É necessário pôr fim, em Portugal, ao sentimento de que os tribunais não fazem justiça ou não a fazem a tempo útil; que as prisões são meros centros de reciclagem e aperfeiçoamento de criminosos entre criminosos; que as forças de segurança são incapazes de proteger os cidadãos; que o fenómeno da droga é uma batalha perdida, não restando outra solução senão a despenalização progressiva; e que não resta outra solução aos cidadãos senão a organização em milícias ou a realização da chamada «justiça popular».
Estes últimos fenómenos referidos existem lamentavelmente no país, devem-se a uma certa sensação de incapacidade e ingenuidade e só podem merecer uma resposta que seja enérgica e eficaz para os eliminar.
Ao contrário da etiqueta que alguns conhecidos e habituais fabricantes profissionais de rótulos caluniosos nos têm procurado colar, não somos pessoas com uma visão estritamente securitária do problema da criminalidade. Exactamente. Somos o contrário.
Na questão da droga, temos a certeza do papel fundamental que a prevenção e a educação podem desempenhar. O que não é aceitável é que o Governo e os dois ministros responsáveis mostrem hesitações ou se recusem a expressar opinião sobre uma matéria de tanta gravidade, remetendo para opções meramente técnicas e tácticas. As questões e os dramas humanos relacionados com a droga são tudo menos questões técnicas e operações tácticas, exigem opções políticas claras que se revelem ser suficientes ou possam, de imediato, ser revistas.
Por último, ainda em relação ao problema da droga, queremos interpelar o Governo, de uma forma mais directa, sobre as medidas e os resultados esperados no âmbito do «branqueamento» de capitais provenientes do narcotráfico e dos esforços desenvolvidos para adaptar a administração e os órgãos competentes a prosseguirem de forma eficaz as suas competências neste domínio. É uma matéria essencial a que os organismos internacionais têm dado maior importância, mas que, em Portugal, apesar da legislação já em vigor, parece, ainda, estar longe de obter resultados minimamente satisfatórios.
Se a questão da droga é a pedra de toque de uma qualquer interpelação sobre este problema, terminar a análise que fazemos da situação de insegurança em que vive o país sem nos referirmos a duas reformas e a outros tantos fracassos empreendidos por este Governo seria uma forma incompleta de a fazer. Refiro-me, obviamente, à reforma das polícias e do sistema prisional.
A reforma das polícias em curso está baseada num argumento de racionalização de meios e de efectivos e centrada num conceito difundido pela comunicação social como sendo de «superesquadras» é um fracasso previsível. A reforma, podemos dizê-Io hoje com alguma propriedade, ajudou unicamente a que a sensação de insegurança das populações aumentasse, dado o fecho de inúmeras das tradicionais esquadras de bairro, já que as populações sentem que as ruas são menos policiadas e que a polícia está cada vez mais distante delas, ao contrário do que seria necessário numa qualquer reforma nesta área, especialmente numa fase em que a criminalidade aumenta.

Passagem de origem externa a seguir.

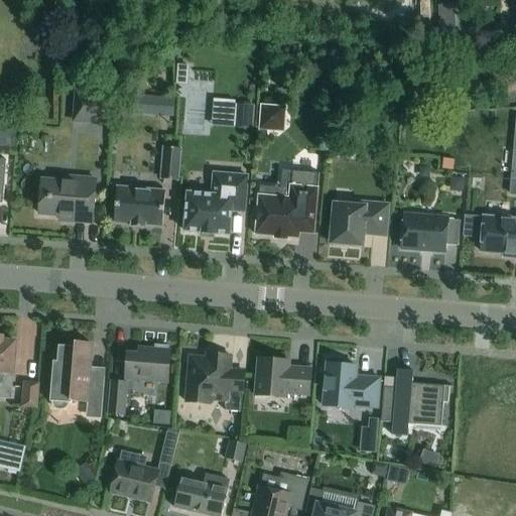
[(186,84),(187,65),(176,63),(175,84),(186,84)]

Chegámos à conclusão de que o número de efectivos policiais não é o suficiente para responder às necessidades de policiamento da sociedade. O número de polícias por habitante pouco significa se a maior parte do tempo de que dispõem for gasto na realização de tarefas burocráticas e administrativas, fazendo notificações por ordem dos tribunais, no cumprimento de tarefas de regulamentação do trânsito ou de perseguição dos vendedores ambulantes.
Não é possível garantir mais segurança com menos efectivos, caso em que precisaríamos não de superesquadras mas, sim, de supermeios ou talvez de super-heróis no desempenho das funções policiais.